▶ Exercise goal: Write out exactly the first lines of the listing, ending on the line that contains "- ## who i am".

******************************

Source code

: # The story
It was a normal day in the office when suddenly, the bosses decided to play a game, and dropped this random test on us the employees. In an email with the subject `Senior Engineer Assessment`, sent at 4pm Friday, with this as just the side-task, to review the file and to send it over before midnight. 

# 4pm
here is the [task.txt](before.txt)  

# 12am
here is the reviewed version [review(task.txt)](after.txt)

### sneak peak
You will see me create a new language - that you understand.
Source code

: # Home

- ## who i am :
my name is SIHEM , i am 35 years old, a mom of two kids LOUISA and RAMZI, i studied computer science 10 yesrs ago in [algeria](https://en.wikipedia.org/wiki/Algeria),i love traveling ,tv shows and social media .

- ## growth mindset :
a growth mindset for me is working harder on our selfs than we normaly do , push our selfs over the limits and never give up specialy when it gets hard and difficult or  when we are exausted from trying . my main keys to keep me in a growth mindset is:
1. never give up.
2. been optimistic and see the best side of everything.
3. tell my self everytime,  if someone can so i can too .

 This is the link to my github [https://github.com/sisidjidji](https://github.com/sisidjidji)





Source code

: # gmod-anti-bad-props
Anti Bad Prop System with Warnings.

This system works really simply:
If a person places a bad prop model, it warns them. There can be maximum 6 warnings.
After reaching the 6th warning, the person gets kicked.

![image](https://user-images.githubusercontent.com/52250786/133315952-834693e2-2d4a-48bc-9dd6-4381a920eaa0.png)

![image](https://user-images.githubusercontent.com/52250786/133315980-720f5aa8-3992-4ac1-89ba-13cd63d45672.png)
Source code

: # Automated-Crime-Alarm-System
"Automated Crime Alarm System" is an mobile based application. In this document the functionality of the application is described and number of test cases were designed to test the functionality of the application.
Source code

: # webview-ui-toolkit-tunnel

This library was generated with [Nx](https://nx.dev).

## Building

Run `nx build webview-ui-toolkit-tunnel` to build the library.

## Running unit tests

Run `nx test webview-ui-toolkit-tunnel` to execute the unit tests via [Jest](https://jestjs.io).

******************************

▶ Response to the exercise:
Source code

: # The story
It was a normal day in the office when suddenly, the bosses decided to play a game, and dropped this random test on us the employees. In an email with the subject `Senior Engineer Assessment`, sent at 4pm Friday, with this as just the side-task, to review the file and to send it over before midnight. 

# 4pm
here is the [task.txt](before.txt)  

# 12am
here is the reviewed version [review(task.txt)](after.txt)

### sneak peak
You will see me create a new language - that you understand.
Source code

: # Home

- ## who i am :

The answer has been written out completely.